When, however, a State creates a liberty interest, the Due Process Clause requires fair procedures for its vindication-and federal courts will review the application of those constitutionally required procedures. In the context of parole, we have held that the procedures required are minimal.Swarthout v. Cooke, at 862.
Citing Greenholtz, the Supreme Court noted it had found under another state's similar parole statute that a prisoner had "received adequate process" when "allowed an opportunity to be heard" and "provided a statement of the reasons why parole was denied." Swarthout, at 862. Noting their holding therein that "[t]he Constitution [] does not require more," the justices in the instances before them, found the prisoners had "received at least this amount of process: They were allowed to speak at their parole hearings and to contest the evidence against them, were afforded access to their records in advance, and were notified as to the reasons why parole was denied." Id.
Greenholtz v. Inmates of Neb. Penal and Correctional Complex, 442 U.S. 1, 16 (1979).
The Supreme Court was emphatic in asserting "[t]hat should have been the beginning and the end of the federal habeas courts' inquiry...." Swarthout, at 862. "It will not do to pronounce California's 'some evidence' rule to be 'a component' of the liberty interest...." Id. "No opinion of ours supports converting California's "some evidence" rule into a substantive federal requirement." Id. Thus, it appears there is no federal due process requirement for a "some evidence" review and it also appears that federal courts are precluded from review of the state court's application of its "some evidence" standard.
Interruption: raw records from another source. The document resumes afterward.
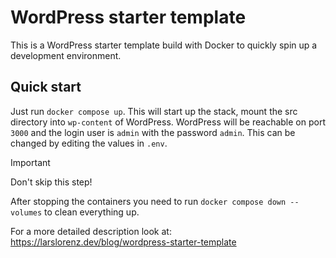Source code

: # WordPress starter template

This is a WordPress starter template build with Docker to quickly spin up a development environment.

## Quick start

Just run `docker compose up`. This will start up the stack, mount the src directory into `wp-content`
of WordPress. WordPress will be reachable on port `3000` and the login user is `admin` with the
password `admin`. This can be changed by editing the values in `.env`.

> [!IMPORTANT]  
> Don't skip this step!

After stopping the containers you need to run `docker compose down --volumes` to clean everything
up. 

For a more detailed description look at: https://larslorenz.dev/blog/wordpress-starter-template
A review of the petition in this case demonstrates that it is entirely based on alleged violation of California's "some evidence" requirement.
For all the reasons stated above, this case should be dismissed.
Accordingly, IT IS HEREBY RECOMMENDED that:
1. Respondent's March 10, 2011 motion to dismiss (Doc. No. 15) be granted; and
2. The petition (Doc. No. 1) be dismissed and this action closed.
These findings and recommendations are submitted to the United States District Judge assigned to the case, pursuant to the provisions of 28 U.S.C. § 636(b)(l). Within fourteen days after being served with these findings and recommendations, any party may file written objections with the court and serve a copy on all parties. Such a document should be captioned "Objections to Magistrate Judge's Findings and Recommendations." Any reply to the objections shall be served and filed within fourteen days after service of the objections. The parties are advised that failure to file objections within the specified time may waive the right to appeal the District Court's order. Martinez v. Ylst, 951 F.2d 1153 (9th Cir. 1991).
If petitioner files objections, he shall also address if a certificate of appealability should issue and, if so, as to which issues. A certificate of appealability may issue under 28 U.S.C. § 2253 "only if the applicant has made a substantial showing of the denial of a constitutional right." 28 U.S.C. § 2253(c)(2). The certificate of appealability must "indicate which specific issue or issues satisfy" the requirement. 28 U.S.C. § 2253(c)(3).